◆ Text block:
2009–10 Challenge de France

Tournament details
- Country: France

Final positions
- Champions: Paris Saint-Germain (1st title)
- Runners-up: Montpellier

= 2009–10 Challenge de France =

The 2009–10 Challenge de France is the ninth season of the French cup competition for women, organized by the French Football Federation. The competition is open to all women's clubs in French football. The final will be contested on 23 May 2010 at the Stade Robert-Bobin. The defending champions were Montpellier, who defeated Le Mans 3–1 in the 2008–09 edition of the competition. On 23 May 2010, Division 1 Féminine club Paris Saint-Germain won the competition by defeating fellow first division club Montpellier by a score of 5–0 in the final. The victory gives Paris Saint-Germain its first Challenge de France title.

==Calendar==
On 6 July 2009, the French Football Federation announced the calendar for the Challenge de France.

◆ Data excerpt:
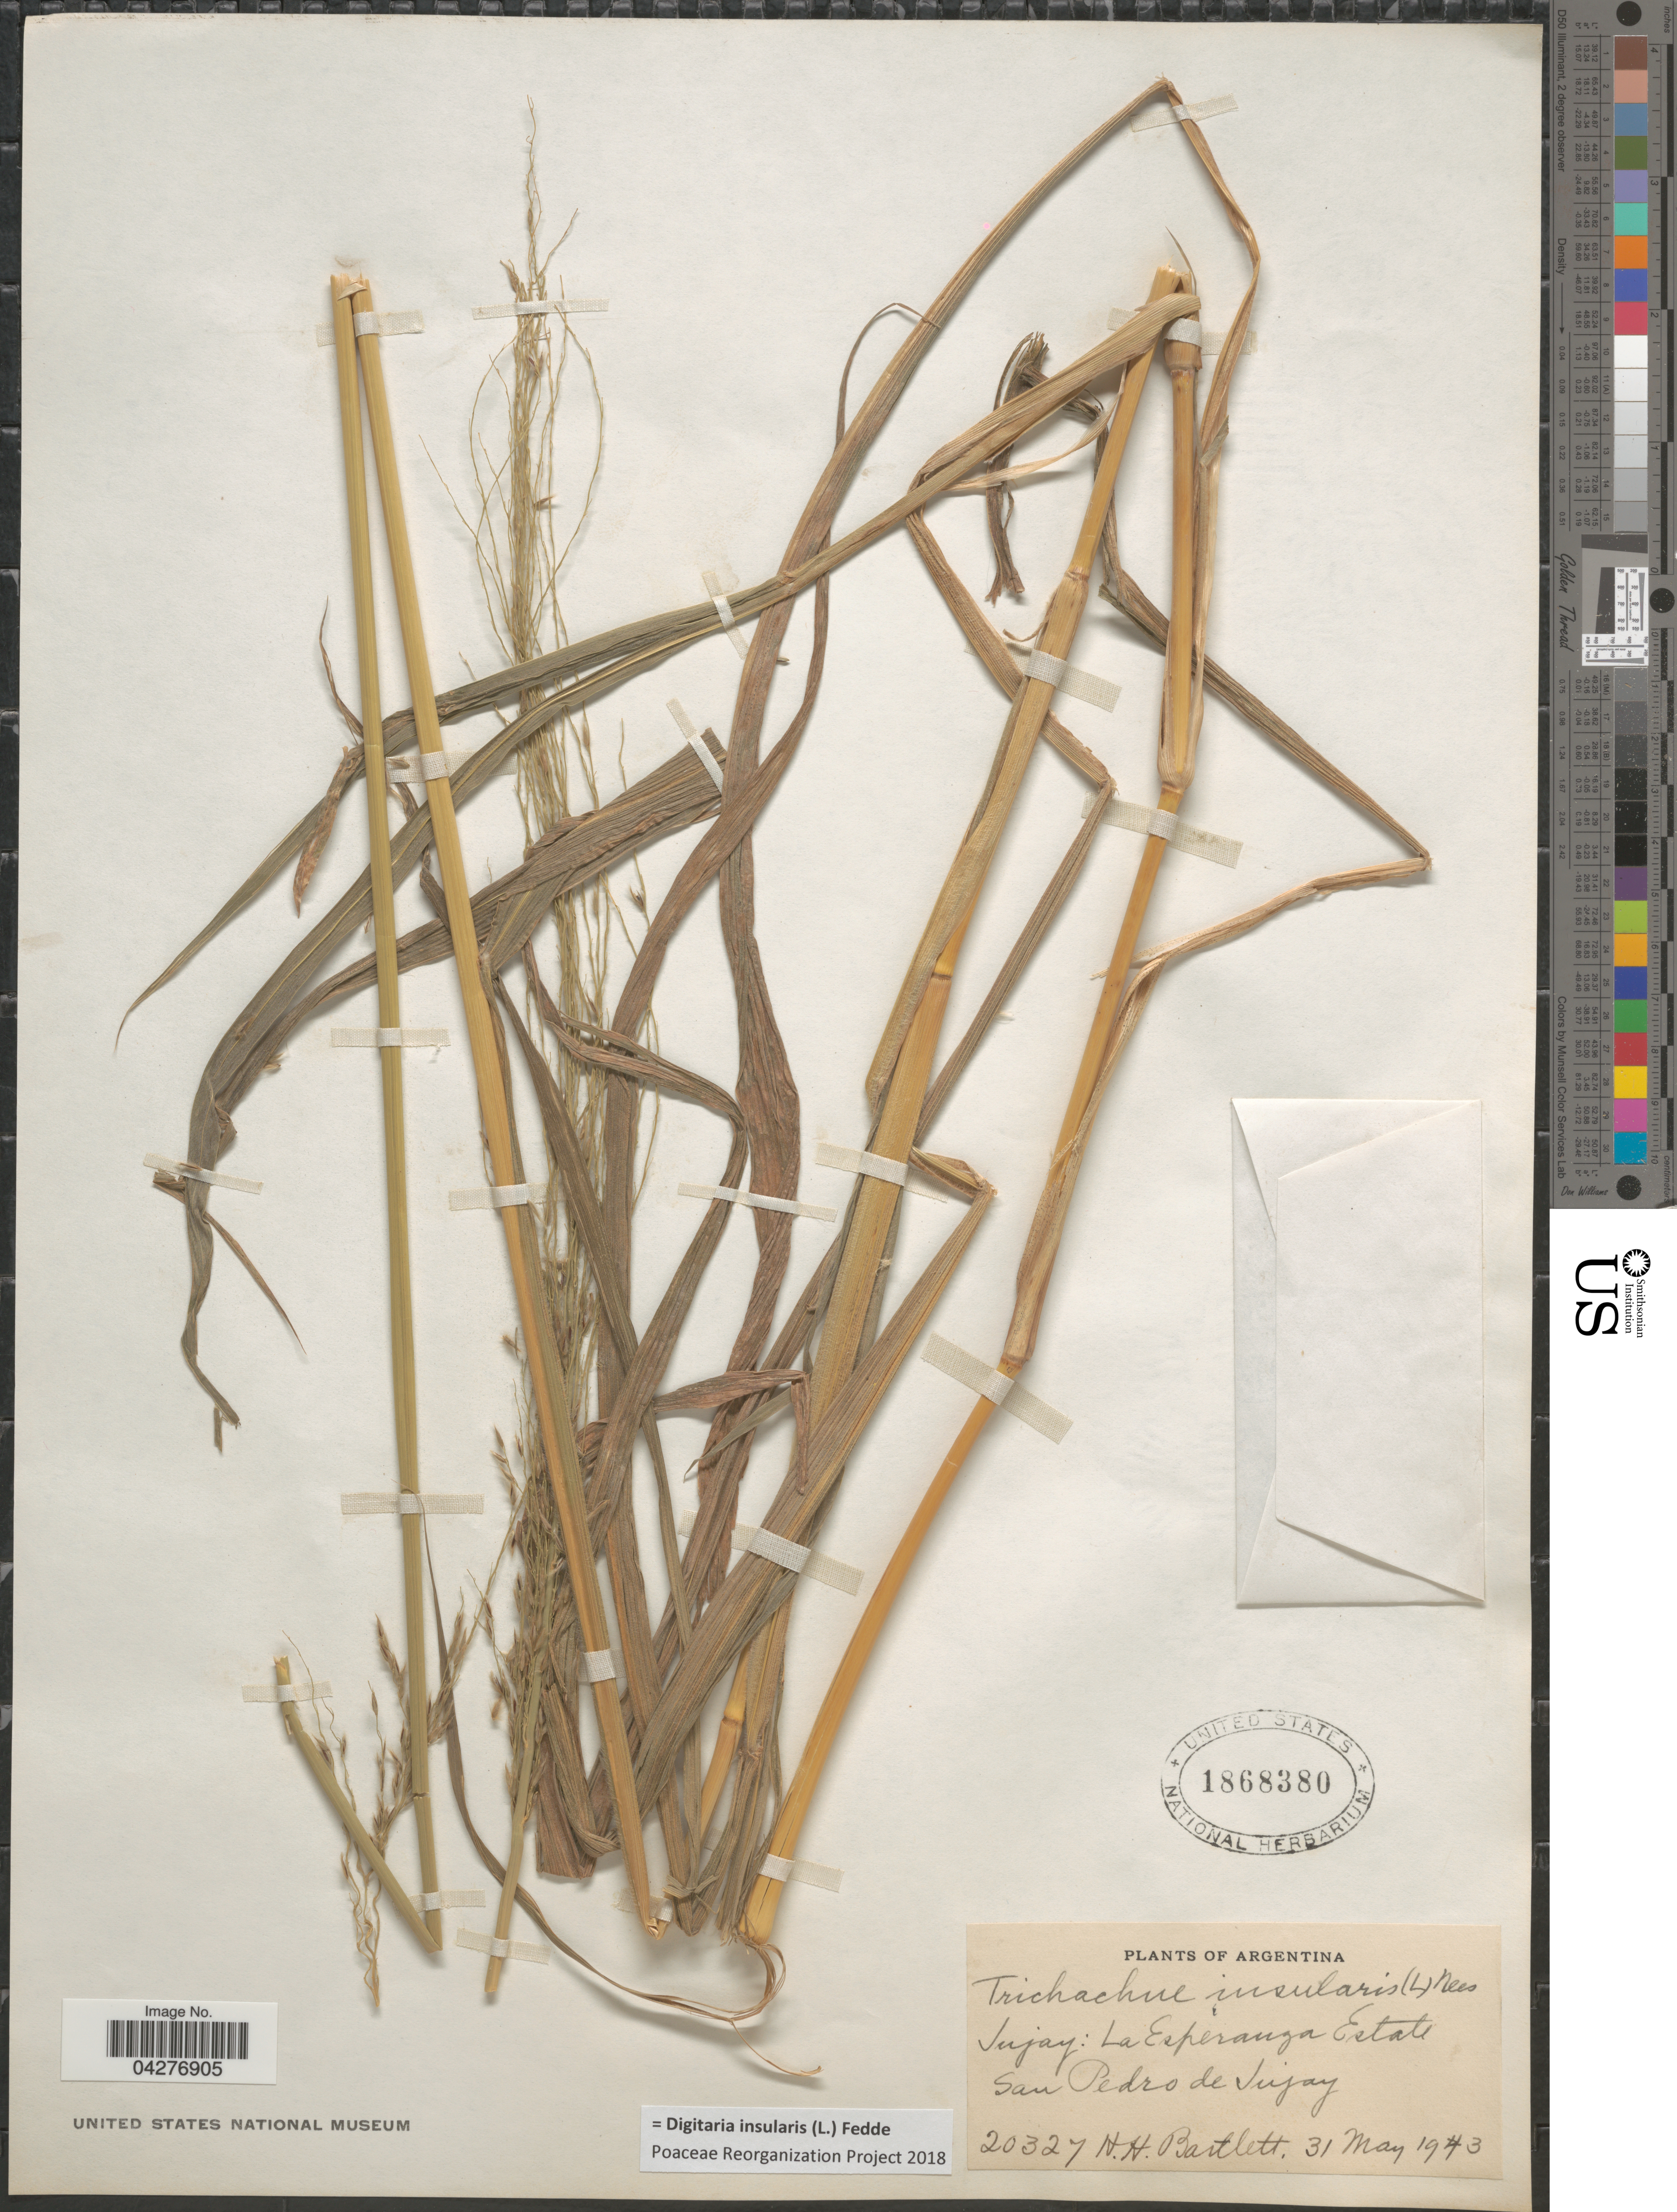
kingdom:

◆ Exercise task:
Do these statements agree with the text about the 2009–10 Challenge de France above? Answer yes or no for each, quoting the words of the text that decide it.
1. Montpellier entered the 2009–10 season as the defending champions.
2. Paris Saint-Germain won the final 3–1.
3. The final was held at the Stade Robert-Bobin.

◆ Finished task:
1. Yes: "The defending champions were Montpellier"
2. No: "by a score of 5–0 in the final"
3. Yes: "The final will be contested on 23 May 2010 at the Stade Robert-Bobin"